O Museu do Abade de Baçal, em Bragança, tem expostos até setembro quase 100 ex-votos da Diocese Bragança-Miranda dos séculos XVIII e XIX.
É a primeira vez que um tão grande número destas pinturas que testemunham a fé e o dia-a-dia do povo estão juntas e visitáveis, numa exposição que recebeu o nome de “Segundo uma promessa”.
“Esse foi um dos objetivos desta exposição, conseguir reunir quase uma centena de ex-votos, ou tabuinhas votivas, pela primeira vez. Nos anos 1980 um trabalho do padre Belarmino Afonso, que identificou uma série destas obras, foi o ponto de partida. Em número nunca estiveram tantas obras juntas”, partilhou com a Lusa Jorge da Costa, diretor do Museu do Abade de Baçal.

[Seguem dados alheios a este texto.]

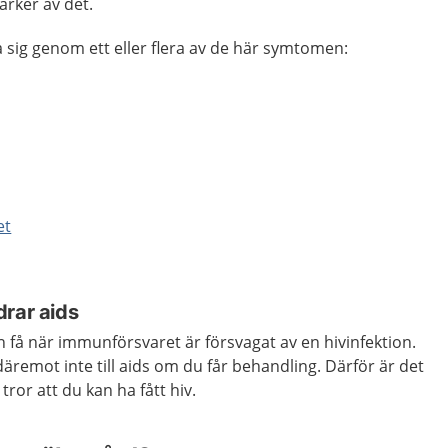
ärker av det.
a sig genom ett eller flera av de här symtomen:
et
drar aids
n få när immunförsvaret är försvagat av en hivinfektion.
däremot inte till aids om du får behandling. Därför är det
 tror att du kan ha fått hiv.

Hoje os ex-votos têm outras formas, como partes do corpo em cera, uma bengala, uma fotografia ou uma trança de cabelo, mas neste período da História usavam-se pinturas, essencialmente em madeira ou que podiam ser sobre tela ou cartão.
“São pequeninas pinturas que são uma representação pictórica, complementada com texto, de um milagre, de qualquer coisa que foge ao nosso entendimento ou à ciência. Estamos a falar de uma questão de fé”, explicou Jorge da Costa.
As pinturas, que narram o pedido que foi feito ao santo da devoção e a graça recebida, eram entregues aos santuários ou capelinhas, locais também eles associados a milagres, para servirem de testemunho do sucedido.
“A maioria das pinturas não tem propriamente uma grande qualidade artística. Eram encomendadas a artesãos sem grande talento ou técnica. E a verdade é que são muito elementares mas não deixam de nos dar muita informação sobre este período porque, para além de serem um testemunho de fé, são também um testemunho do quotidiano”, segundo Jorge da Costa, que é também curador desta exposição.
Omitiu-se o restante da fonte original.